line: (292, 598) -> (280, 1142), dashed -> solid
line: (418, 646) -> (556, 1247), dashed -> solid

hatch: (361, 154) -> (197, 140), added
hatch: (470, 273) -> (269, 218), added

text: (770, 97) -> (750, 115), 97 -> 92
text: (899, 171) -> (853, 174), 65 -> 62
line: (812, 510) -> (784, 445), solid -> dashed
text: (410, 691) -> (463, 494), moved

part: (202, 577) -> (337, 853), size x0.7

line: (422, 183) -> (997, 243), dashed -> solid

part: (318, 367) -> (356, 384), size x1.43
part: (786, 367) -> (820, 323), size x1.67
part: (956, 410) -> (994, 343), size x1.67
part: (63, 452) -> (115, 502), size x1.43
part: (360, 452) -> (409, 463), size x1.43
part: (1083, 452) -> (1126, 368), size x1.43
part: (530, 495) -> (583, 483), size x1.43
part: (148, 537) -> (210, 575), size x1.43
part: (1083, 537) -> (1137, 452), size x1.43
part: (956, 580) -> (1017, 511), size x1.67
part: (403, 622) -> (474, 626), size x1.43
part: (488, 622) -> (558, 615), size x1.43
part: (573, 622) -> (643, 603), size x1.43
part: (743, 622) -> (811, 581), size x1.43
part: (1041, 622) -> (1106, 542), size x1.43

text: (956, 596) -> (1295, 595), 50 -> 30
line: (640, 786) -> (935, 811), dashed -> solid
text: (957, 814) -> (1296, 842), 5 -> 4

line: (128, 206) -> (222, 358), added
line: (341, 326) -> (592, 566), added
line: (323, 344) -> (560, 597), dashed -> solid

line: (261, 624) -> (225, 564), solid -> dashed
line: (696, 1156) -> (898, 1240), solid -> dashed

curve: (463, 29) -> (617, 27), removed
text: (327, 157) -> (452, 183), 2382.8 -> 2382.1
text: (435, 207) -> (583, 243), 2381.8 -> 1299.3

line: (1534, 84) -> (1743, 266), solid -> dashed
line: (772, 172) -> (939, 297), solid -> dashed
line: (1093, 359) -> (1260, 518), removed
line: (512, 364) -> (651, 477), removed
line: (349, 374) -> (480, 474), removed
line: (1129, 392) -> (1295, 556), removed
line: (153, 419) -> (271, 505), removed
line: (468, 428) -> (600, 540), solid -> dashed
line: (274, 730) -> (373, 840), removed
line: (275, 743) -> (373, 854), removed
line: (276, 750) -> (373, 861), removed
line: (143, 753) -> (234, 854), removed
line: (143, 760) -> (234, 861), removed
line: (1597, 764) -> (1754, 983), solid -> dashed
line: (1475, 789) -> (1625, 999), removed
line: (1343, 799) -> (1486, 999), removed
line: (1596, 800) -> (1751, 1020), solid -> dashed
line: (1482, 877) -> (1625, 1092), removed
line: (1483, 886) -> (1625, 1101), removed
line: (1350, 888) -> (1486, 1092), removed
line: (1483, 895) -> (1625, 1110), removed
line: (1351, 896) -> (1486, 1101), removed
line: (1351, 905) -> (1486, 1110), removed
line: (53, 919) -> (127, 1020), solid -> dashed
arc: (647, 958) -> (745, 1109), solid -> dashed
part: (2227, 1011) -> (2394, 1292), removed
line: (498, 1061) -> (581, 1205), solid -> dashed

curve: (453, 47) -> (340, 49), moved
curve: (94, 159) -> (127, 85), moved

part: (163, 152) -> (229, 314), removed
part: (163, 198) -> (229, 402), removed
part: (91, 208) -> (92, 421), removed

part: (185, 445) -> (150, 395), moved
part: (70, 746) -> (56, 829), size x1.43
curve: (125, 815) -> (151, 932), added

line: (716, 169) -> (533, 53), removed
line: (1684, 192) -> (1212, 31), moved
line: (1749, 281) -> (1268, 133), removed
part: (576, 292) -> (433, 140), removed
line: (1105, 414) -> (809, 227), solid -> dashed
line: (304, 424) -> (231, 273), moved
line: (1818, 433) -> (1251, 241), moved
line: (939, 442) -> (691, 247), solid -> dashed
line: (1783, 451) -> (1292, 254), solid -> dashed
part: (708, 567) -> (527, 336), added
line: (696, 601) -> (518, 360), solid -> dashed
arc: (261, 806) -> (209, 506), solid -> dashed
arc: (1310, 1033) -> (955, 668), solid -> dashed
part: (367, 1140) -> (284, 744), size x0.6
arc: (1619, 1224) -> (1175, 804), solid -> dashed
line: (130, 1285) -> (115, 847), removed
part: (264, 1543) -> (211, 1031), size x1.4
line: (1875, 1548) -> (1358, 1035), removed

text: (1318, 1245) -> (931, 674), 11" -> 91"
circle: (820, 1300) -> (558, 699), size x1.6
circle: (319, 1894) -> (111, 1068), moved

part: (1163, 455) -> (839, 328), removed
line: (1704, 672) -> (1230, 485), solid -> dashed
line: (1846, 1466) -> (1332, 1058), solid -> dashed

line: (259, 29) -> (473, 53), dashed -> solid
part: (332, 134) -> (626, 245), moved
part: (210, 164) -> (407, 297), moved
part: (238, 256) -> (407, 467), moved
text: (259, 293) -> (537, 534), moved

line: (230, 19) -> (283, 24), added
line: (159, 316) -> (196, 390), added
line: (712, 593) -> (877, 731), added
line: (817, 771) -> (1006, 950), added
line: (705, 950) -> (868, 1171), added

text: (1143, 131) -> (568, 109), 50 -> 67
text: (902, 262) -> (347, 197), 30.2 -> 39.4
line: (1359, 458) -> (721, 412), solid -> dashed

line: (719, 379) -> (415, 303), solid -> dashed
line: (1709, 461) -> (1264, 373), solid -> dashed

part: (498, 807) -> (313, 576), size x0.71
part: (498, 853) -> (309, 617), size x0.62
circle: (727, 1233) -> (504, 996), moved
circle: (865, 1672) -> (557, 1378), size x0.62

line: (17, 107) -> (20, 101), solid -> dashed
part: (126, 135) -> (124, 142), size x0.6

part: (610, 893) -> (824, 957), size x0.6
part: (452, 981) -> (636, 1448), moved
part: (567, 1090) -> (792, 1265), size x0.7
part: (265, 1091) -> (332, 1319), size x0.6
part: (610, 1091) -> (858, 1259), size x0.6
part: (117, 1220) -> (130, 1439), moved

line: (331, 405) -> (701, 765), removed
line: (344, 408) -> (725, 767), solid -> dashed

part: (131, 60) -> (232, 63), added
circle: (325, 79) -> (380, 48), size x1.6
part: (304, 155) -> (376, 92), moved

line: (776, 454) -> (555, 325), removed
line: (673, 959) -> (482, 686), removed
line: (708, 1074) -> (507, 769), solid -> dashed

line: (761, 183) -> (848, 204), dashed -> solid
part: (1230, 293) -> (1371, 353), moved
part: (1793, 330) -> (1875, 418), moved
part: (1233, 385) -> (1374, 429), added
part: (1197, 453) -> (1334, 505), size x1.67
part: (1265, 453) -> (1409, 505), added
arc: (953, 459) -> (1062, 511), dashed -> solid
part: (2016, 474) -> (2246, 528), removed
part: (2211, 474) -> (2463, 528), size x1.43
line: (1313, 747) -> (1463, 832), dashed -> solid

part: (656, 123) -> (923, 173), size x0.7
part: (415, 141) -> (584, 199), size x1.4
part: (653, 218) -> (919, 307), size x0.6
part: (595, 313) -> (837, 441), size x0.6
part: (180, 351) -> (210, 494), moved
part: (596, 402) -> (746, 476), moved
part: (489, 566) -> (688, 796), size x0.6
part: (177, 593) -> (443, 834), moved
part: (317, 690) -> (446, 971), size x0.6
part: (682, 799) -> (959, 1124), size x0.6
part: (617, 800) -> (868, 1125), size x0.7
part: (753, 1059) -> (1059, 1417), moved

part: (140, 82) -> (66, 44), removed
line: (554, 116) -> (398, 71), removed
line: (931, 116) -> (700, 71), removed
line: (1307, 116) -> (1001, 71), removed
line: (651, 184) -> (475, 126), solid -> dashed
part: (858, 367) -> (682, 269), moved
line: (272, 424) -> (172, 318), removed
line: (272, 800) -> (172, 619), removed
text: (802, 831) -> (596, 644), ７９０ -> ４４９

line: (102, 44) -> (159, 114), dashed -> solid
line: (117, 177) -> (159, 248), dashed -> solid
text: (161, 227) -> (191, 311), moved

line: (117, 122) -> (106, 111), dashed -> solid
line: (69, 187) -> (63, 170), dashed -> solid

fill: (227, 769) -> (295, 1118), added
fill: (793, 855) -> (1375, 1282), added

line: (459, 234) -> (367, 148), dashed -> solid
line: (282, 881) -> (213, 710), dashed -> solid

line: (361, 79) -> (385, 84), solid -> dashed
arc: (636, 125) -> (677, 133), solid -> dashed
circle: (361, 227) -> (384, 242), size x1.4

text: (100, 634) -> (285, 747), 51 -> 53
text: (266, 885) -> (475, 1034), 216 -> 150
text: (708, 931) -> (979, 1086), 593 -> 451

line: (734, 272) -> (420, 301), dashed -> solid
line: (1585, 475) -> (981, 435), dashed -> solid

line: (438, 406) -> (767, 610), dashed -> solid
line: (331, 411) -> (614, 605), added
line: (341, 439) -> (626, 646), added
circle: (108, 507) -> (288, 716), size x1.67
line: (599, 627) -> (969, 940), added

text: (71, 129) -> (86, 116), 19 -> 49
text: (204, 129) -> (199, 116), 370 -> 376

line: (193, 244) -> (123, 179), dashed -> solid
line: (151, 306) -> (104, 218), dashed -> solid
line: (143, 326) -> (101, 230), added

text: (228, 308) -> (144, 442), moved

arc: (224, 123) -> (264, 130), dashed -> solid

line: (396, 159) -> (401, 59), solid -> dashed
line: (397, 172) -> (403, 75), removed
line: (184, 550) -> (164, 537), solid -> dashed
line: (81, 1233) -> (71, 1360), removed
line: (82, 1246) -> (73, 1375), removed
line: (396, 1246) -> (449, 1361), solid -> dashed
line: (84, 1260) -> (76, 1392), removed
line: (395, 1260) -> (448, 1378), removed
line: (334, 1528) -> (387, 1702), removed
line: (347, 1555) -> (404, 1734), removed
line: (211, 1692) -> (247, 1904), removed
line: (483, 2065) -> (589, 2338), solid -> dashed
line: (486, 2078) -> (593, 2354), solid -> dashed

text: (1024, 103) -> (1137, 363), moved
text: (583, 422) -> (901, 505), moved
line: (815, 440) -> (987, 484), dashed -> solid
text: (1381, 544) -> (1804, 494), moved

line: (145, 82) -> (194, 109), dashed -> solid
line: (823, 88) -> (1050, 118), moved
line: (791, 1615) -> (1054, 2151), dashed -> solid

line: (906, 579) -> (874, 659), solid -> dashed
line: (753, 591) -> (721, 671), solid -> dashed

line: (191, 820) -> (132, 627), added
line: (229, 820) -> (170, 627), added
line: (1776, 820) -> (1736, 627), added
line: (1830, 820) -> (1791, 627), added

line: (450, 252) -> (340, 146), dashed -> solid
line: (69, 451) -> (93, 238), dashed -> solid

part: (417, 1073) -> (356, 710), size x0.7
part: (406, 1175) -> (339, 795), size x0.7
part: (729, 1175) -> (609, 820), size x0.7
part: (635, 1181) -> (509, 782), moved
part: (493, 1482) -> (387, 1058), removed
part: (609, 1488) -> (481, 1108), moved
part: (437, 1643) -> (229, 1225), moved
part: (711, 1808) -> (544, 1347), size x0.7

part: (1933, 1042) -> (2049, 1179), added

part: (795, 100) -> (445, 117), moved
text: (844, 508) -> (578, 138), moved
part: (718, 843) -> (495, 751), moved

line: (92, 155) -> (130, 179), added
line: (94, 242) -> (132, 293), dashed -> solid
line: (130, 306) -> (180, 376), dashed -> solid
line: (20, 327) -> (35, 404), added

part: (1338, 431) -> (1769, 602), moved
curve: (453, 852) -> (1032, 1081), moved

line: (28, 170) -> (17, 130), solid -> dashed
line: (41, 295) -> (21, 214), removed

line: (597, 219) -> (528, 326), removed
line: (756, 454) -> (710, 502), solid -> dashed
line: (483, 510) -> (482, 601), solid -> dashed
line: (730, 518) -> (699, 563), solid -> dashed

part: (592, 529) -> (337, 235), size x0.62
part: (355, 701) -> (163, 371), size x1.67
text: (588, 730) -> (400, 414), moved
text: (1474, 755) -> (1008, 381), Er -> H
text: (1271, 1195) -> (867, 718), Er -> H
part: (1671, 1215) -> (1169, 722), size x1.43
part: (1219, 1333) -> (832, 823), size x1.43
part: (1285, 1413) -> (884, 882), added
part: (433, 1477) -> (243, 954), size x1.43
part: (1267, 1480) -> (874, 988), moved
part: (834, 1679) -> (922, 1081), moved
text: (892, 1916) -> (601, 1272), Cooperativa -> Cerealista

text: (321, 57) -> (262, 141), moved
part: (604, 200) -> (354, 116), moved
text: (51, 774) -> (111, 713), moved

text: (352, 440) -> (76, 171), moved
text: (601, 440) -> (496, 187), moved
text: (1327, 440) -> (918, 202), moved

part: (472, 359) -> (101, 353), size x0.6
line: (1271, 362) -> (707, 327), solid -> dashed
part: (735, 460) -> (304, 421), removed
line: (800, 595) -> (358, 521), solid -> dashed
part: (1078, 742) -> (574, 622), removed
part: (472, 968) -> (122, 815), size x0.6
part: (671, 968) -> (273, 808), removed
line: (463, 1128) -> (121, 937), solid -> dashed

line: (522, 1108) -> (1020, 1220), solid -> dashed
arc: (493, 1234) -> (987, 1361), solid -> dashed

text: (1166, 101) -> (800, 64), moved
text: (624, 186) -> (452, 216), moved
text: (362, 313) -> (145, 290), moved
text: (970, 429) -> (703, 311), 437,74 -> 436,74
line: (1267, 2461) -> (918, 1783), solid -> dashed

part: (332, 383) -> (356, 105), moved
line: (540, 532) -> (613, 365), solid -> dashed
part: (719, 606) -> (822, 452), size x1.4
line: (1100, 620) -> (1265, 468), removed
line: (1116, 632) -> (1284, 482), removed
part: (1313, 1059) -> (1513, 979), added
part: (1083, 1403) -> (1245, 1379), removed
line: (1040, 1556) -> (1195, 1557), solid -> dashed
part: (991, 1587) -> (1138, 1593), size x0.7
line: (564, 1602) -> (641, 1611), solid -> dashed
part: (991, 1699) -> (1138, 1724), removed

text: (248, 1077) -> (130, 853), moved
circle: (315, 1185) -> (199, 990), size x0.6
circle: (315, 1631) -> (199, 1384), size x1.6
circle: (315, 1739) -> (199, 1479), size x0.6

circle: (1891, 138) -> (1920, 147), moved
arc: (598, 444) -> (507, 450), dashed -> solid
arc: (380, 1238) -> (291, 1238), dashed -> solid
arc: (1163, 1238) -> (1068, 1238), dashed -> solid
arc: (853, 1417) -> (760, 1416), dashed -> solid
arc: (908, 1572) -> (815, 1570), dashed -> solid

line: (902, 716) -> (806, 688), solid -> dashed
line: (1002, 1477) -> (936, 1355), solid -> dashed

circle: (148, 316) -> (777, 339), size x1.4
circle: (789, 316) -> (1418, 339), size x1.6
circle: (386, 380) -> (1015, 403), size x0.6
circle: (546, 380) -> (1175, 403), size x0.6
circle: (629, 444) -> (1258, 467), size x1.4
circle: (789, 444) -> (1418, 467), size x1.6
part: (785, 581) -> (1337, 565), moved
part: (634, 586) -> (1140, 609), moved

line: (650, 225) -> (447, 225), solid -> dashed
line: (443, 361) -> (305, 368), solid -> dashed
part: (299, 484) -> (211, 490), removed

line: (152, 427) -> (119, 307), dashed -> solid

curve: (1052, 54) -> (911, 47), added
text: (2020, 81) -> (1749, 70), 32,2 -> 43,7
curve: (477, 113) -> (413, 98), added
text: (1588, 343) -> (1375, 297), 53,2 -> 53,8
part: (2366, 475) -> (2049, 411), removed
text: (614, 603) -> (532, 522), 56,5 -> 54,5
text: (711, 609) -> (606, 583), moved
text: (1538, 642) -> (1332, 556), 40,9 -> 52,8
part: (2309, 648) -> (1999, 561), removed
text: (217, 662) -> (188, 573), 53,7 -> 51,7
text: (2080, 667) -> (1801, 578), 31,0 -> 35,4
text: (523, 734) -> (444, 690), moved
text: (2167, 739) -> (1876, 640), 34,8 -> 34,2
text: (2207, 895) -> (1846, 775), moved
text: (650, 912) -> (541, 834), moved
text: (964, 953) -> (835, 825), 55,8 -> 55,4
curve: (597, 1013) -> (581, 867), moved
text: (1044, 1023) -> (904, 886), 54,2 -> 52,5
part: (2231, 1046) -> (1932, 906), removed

» Instruction
Find how many lines above include "fill", then write only that count.

» Answer area
2